Chapter Ten Chloe
Chapter Ten
Chloe
‘No!’ Claude’s guttural cry shuddered through her body and almost shattered her resolve, but Chloe forced herself to keep her head high.
‘You?’ the SS man spat, stalking towards her, his eyes narrowed. ‘You expect me to believe that it was you?’
Her lower lip quivered but she fought the tears, the emotion clogging her throat, and nodded.
‘Arrest her,’ he ordered the man behind him, shrugging as if he didn’t care whom he took, so long as he took one of them.
Relief settled over her as she realised they’d believed her, replaced almost immediately by a terror that rolled through her stomach and clutched her around the throat. But if she hadn’t said something, Claude would be dead now.
‘Chloe,’ Claude pleaded from across the room as she was roughly shoved forward, falling to her knees. ‘Please . . .’
‘Keep him safe,’ she said, pleading with her eyes. ‘Protect him, Claude. You’re all he has now.’
Her father cried, tears silently falling down his cheeks, but he said nothing as she was hauled to her feet.
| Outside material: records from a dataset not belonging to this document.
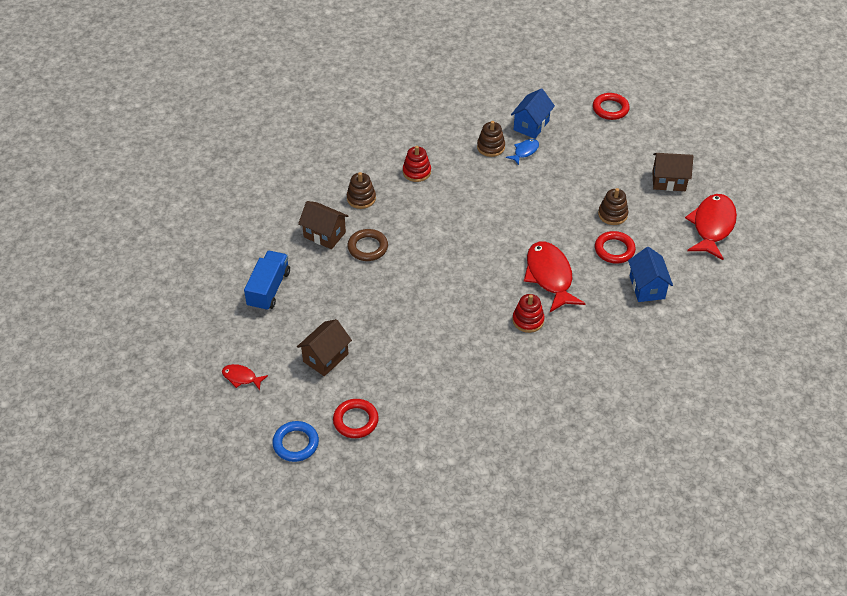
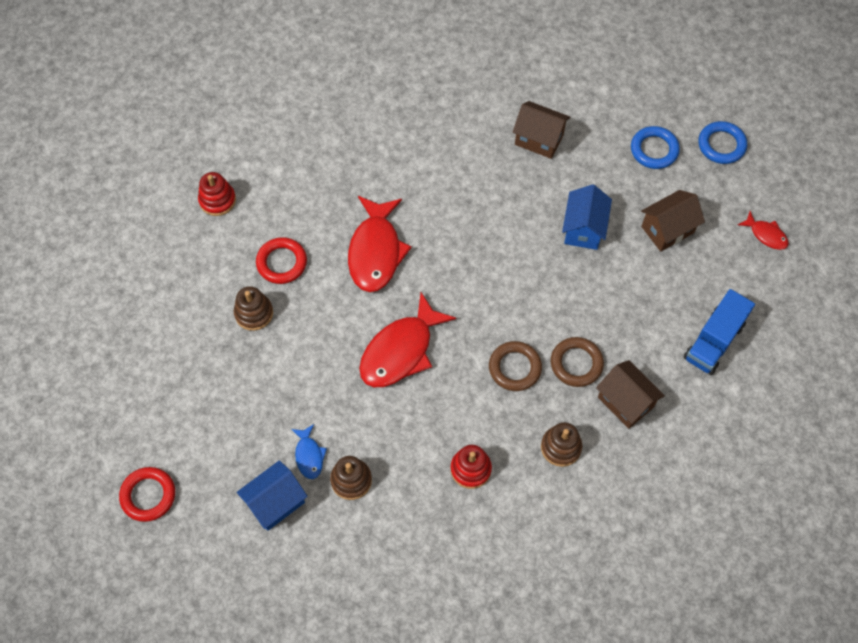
camera: 160 degrees left, 15 degrees up
(355, 421) = (654, 150): red ring -> blue ring
(411, 233) = (515, 368): none -> brown ring
(524, 151) = (309, 455): blue fish -> blue fish turned 75 degrees counterclockwise
(528, 320) = (427, 204): red stacking toy -> red stacking toy (217, 200)
(647, 287) = (275, 203): blue house -> blue house (583, 229)
(668, 181) = (153, 340): brown house -> brown house (539, 139)
(712, 226) = (148, 257): red fish -> red fish (401, 351)

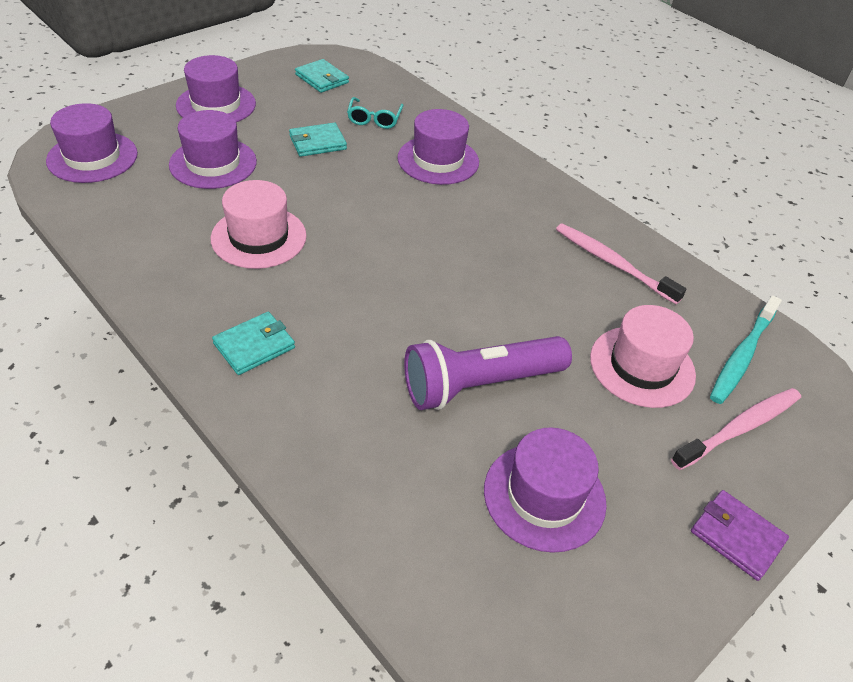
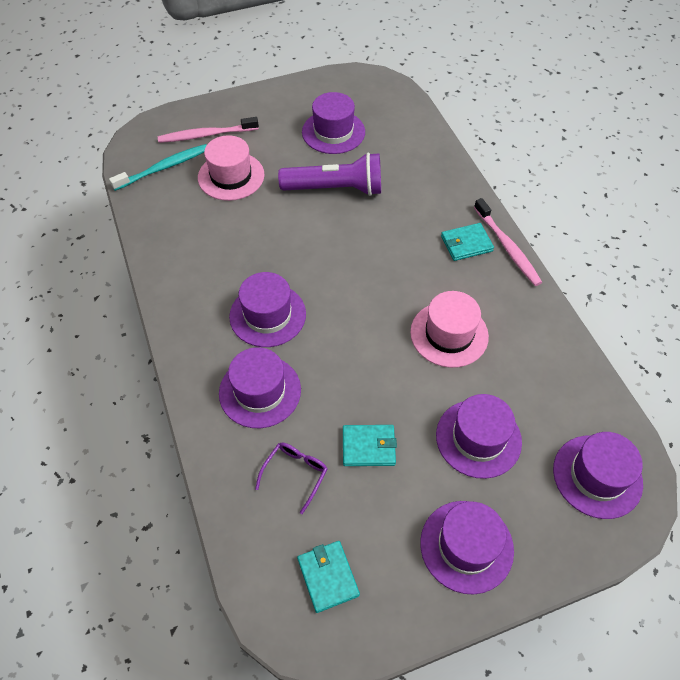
camera: 155 degrees left, 10 degrees up
(374, 119) = (295, 474): turquoise glasses -> purple glasses
(471, 217) = (267, 315): none -> purple hat
(612, 263) = (188, 247): pink toothbrush -> pink toothbrush (507, 247)
(737, 537) = (254, 98): purple wallet -> none

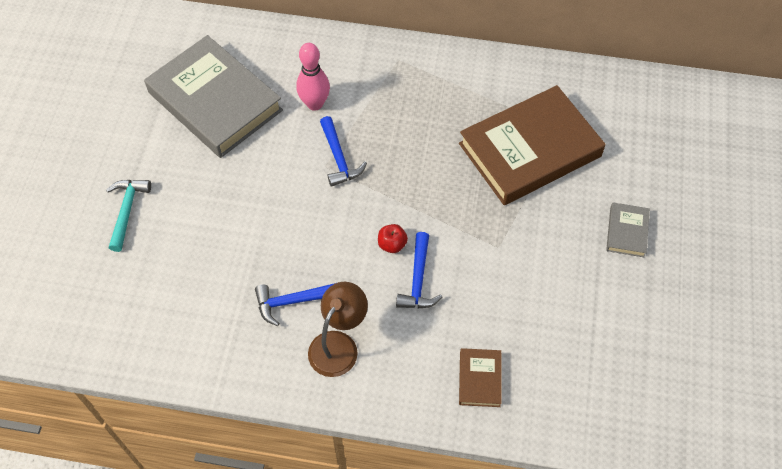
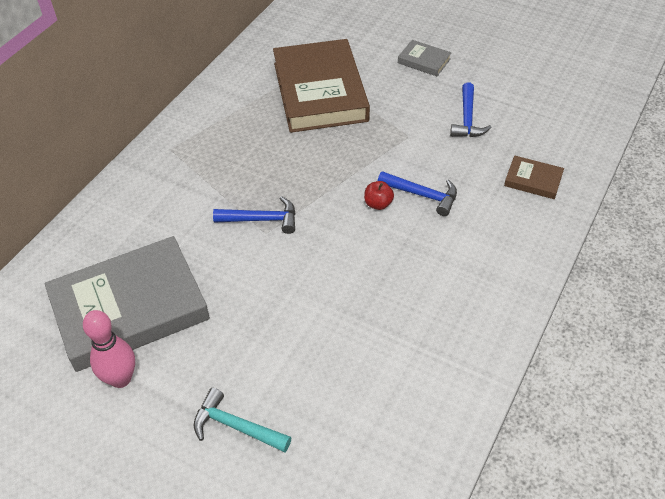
camera: 70 degrees left, 10 degrees down
(293, 301) = (413, 293): blue hammer -> blue hammer (467, 119)
(315, 104) = (185, 223): pink bowling pin -> pink bowling pin (121, 379)
(338, 344) = (472, 268): brown lamp -> none

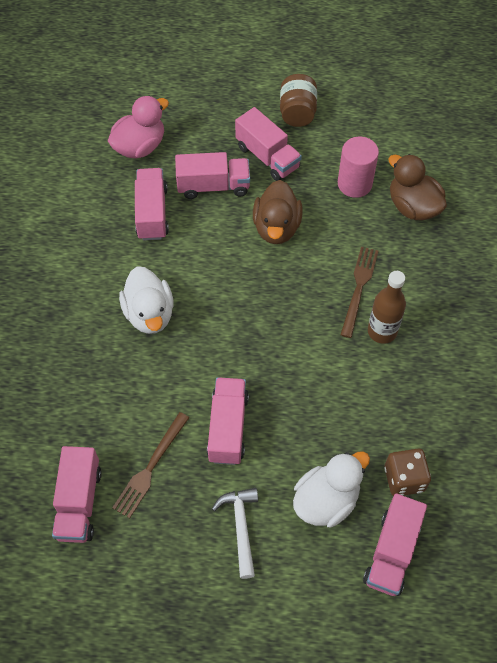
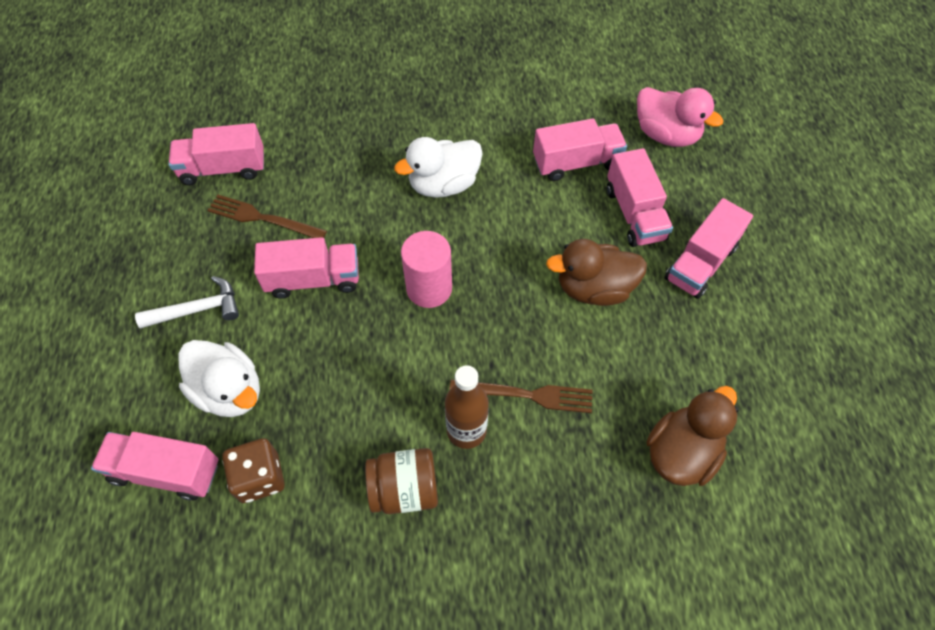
camera: 80 degrees right, 0 degrees up
(297, 113) = (789, 286): brown jar -> brown jar (405, 489)
(354, 184) = (694, 371): pink cylinder -> pink cylinder (429, 288)

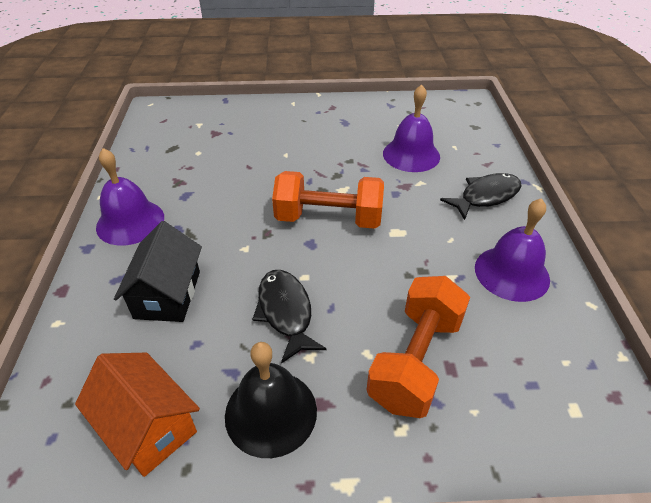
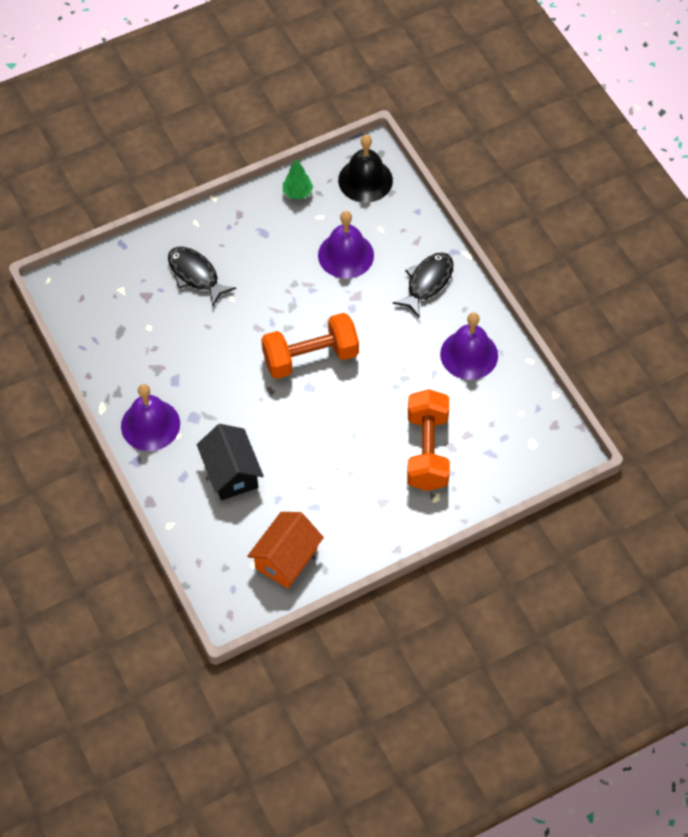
camera: 25 degrees left, 15 degrees up
(148, 426) = (286, 558): orange house -> orange house turned 75 degrees counterclockwise
(271, 412) = (354, 520): black bell -> black bell (365, 180)
(285, 312) = (324, 452): black fish -> black fish (195, 275)
(390, 107) = (297, 193): none -> green tree

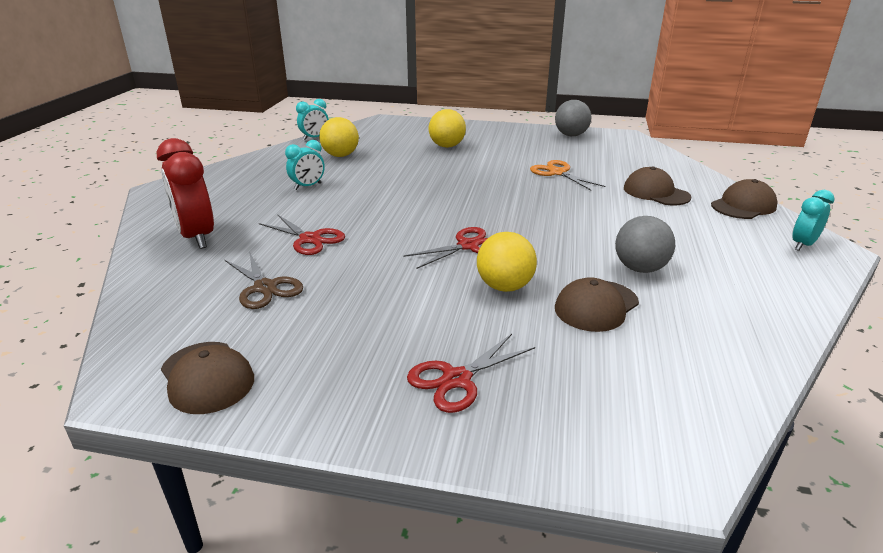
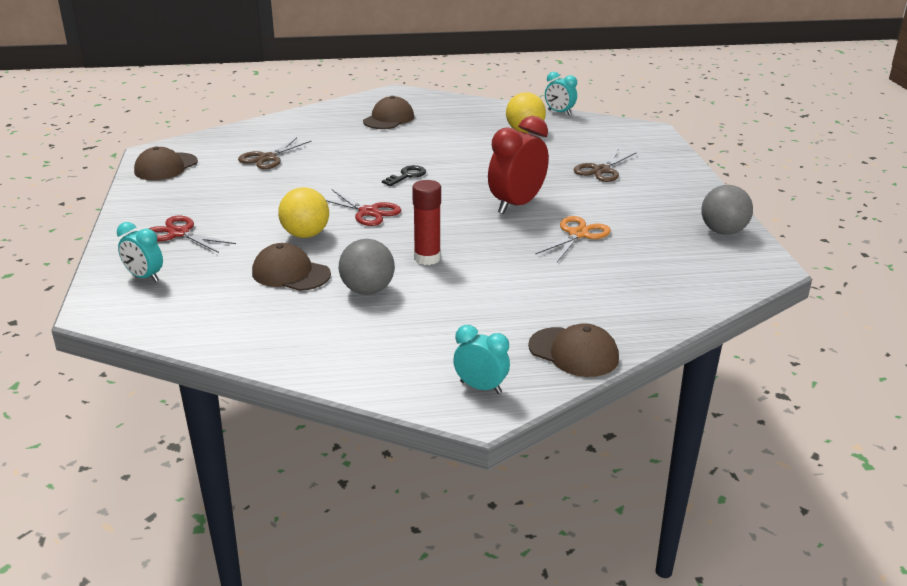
camera: 70 degrees right, 0 degrees up
(197, 237) = (327, 122): red clock -> red clock (516, 205)
(308, 186) = (442, 134): turquoise clock -> turquoise clock (144, 277)
(310, 239) = (345, 155): red scissors -> none
(394, 216) = (407, 176): none -> black key
(447, 146) = (601, 170): yellow ball -> brown scissors
(581, 233) = (427, 258): none -> red glue stick
(656, 192) = (568, 294): brown cap -> brown cap (388, 119)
‘Should we take the older boy, too?’ asked the other SS man.
‘He’s innocent,’ Chloe cried, as fear threatened to choke her again. ‘He knows nothing of what I was involved in. It was only me!’
She looked away from Claude, eyes barely grazing her father’s, and turned her head to Adrian. Her darling little brother, with his big brown eyes and even bigger heart.
‘I love you,’ she whispered, as something sharp prodded her in the back and forced her forward. ‘I love you so much.’
He cried and went to bolt towards her, but Claude stopped him, hauling him into his arms, holding him as he cried for her.
What have I done? The thought reverberated through her. What have I done?
‘Silly bitch,’ said the man prodding her, shoving her so sharply out of the door and down the stairs that she was barely able to stop herself from falling. ‘Should have let your brother take the blame.’
‘You’ve signed up for a fate worse than death, girl.’
Fear sent goosebumps across her arms and down her legs. She shivered as she was pushed out into the cool night air, wishing for a coat or anything to stop the wind from biting her skin, wishing also that there had been another way.
But she’d promised her mother, she’d promised her she’d keep her brothers safe, that she wouldn’t let any harm come to them.
She’d sat there and held her hand, on her deathbed, and told her that she’d love them and look after them as if they were her own sons.
She’d lost so much of herself after her mother had died; she’d lost her dreams and her writing, but this she could do.
A mother would have sacrificed herself to keep her children safe. A mother would do this.
Chloe had made a promise, and she’d never regret fulfilling it.
‘Move!’ the man behind her said, his boot connecting with her leg as he kicked her.
She gritted her teeth and forced her feet to keep moving, trying her hardest to ignore the pain shooting like fire down the back of her thigh.
But this time, no matter how hard she tried, she was powerless to stop the tears from falling down her cheeks, and they fell as rapidly as rain cascading from the sky.